Regrettable Juvenilia
08:51 / 19.06.06
[Off-topic, but Jackie, the real stand-out example of what you're talking about is surely Young Jeezy dropping in to almost ruin Cristina Milian's 'Say I' by doing his Fathers 4 Justice impression...]
 
 
Jackie Susann
13:23 / 19.06.06
100% correct.
 
 
Jackie Susann
22:35 / 19.06.06
No wait, drunkenly premature - Say I doesn't count because it was rubbish before Jeezy got on (i.e., if I want to hear Stay Fly I want to hear Stay Fly and this is a pale imitation).
 
 
Shrug
21:35 / 20.06.06
I'm liking Nelly Furtado Redux aswell. I really quite loved the singles off her first album and it's nice to see a return to form. The Spanish language songs, in particular "No Hay Igual" as mentioned above are really listenable but isn't Nelly Furtado of Portuguese descent????
 
 
Lugue
05:39 / 21.06.06
Indeed. I'm guessing her deal is tapping into recent latin (american) music trends while doing the usual little dance with multiculturalism, rather than some "ETHNIC PRIDE, AIGHT" deal. Though I might not the most knowledgeable to comment on that.

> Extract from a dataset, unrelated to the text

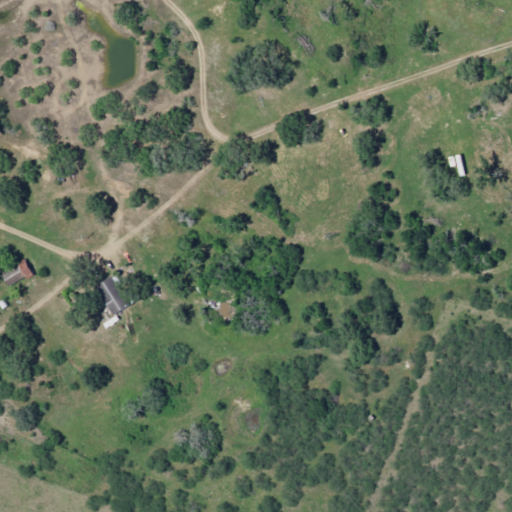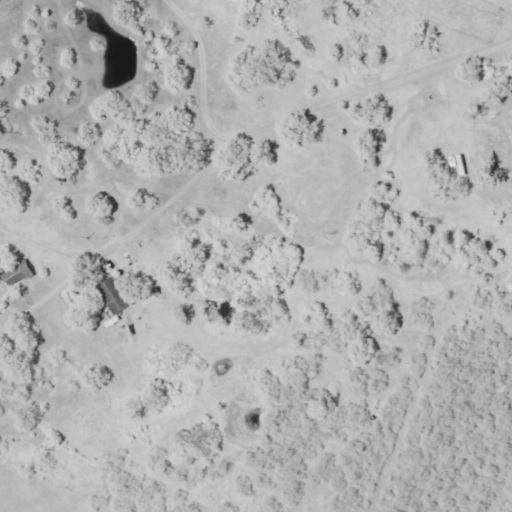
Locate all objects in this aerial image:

Regardless, No Hay Igual rules in all tongues.
 
 
Jackie Susann
08:39 / 21.06.06
Okay, I haven't heard the song because for some reason my album download didn't work, but yeah, it sounds like she's riffing on the reggaeton buzz, kinda like J-Lo does with the random spanish bits on Control Myself.
 
 
Lugue
09:46 / 21.06.06
Yup, that's pretty much the deal, as is made clear in this Rolling Stone interview

""No Hay Igual" takes its cues from reggaeton. "I didn't know what reggaeton was until I went to Miami and Pharrell's like, 'You're crazy!'" she confesses. "He played me a reggaeton song, and then I was like, 'Holy shit, it's great!'" She was inspired to write "No Hay Igual," in Spanish, nearly on the spot."
 
 
Lugue
09:47 / 21.06.06
(Which I'd have added right away if it weren't for the interview entirely slipping from my memory; sorry.)
 
 
Regrettable Juvenilia
21:38 / 21.06.06
On a first listen, the album sounds like a cross between Arular and Justified. Yeah. That good.